Ma la musica esprime davvero tutte le varietà del pathos, come
ritenevano Vico, Friedrich Schlegel o Nietzsche? Per Vico - come è noto e
come dimostrano per lui gli «scilinguati» che, cantando, «spediscono la
lingua» -, la musica precede il linguaggio ed esprime l’animo
perturbato e commosso. Da calcolo rigoroso (come tornerà a essere, nelle
intenzioni, con Stravinskij) la musica diventa, in Friedrich Schlegel,
«un giocare intorno a tutte le passioni» o, in Nietzsche, un linguaggio
«dionisiaco» con cui le passioni dialogano con se stesse.
Ma non è un’illusione pensare che la musica manifesti i nostri
sentimenti o le nostre passioni? Può darsi che - in senso letterale -
essa non significhi assolutamente nulla, che mostri un puro
«caleidoscopio» o un «arabesco sonoro», come riteneva Hanslieck. O, al
limite, che manifesti soltanto, simbolicamente, il “dinamismo” dei
sentimenti attraverso il loro ritmo, ma certo non dei contenuti.

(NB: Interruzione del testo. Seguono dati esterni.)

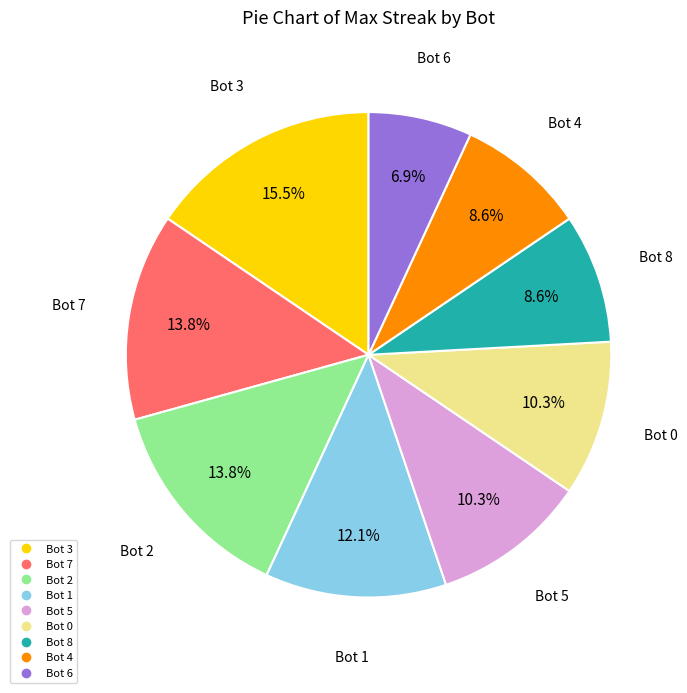

Is there any slice that represents more than half of the pie?

No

Quando il bello perde le proprie caratteristiche di misurabilità, il
giudizio su di esso finisce inoltre, necessariamente, per sottrarsi a
criteri prestabiliti. Si affida a regole soggettive o non
preliminarmente definibili, facendo cadere la barriera tra la forma e
l’informe tra il suono e il rumore (come nel caso della musica
postweberniana o dei “concerti” di John Cage sulla spiaggia, quando
tutti gli astanti possono sintonizzare le radioline su una stazione di
loro gradimento o come quando, in Imaginary Landscape n.4, ventiquattro
esecutori girano le manopole di 12 radio).
La musica è allora tutta nel fenomeno, inseparabile dalla propria
sonorità: non significa se non quello che manifesta, senza alcuna
intenzione, rappresentazione o pensiero recondito di cui sarebbe
semplice tramite. Come osserva Jankélévitch in La musica e l’ineffabile,
«la musica non dice che quanto dice, o meglio non “dice” niente, nella
misura in cui “dire” significa comunicare un senso». Trasporre le
sequenze di suoni in stringhe di concetti significherebbe stravolgerli e
impoverirli. Anche perché la musica è una lingua, come è stato detto,
formata di «aggettivi», piuttosto che di «sostantivi», una lingua che
«intendiamo e parliamo, ma che ci è impossibile tradurre».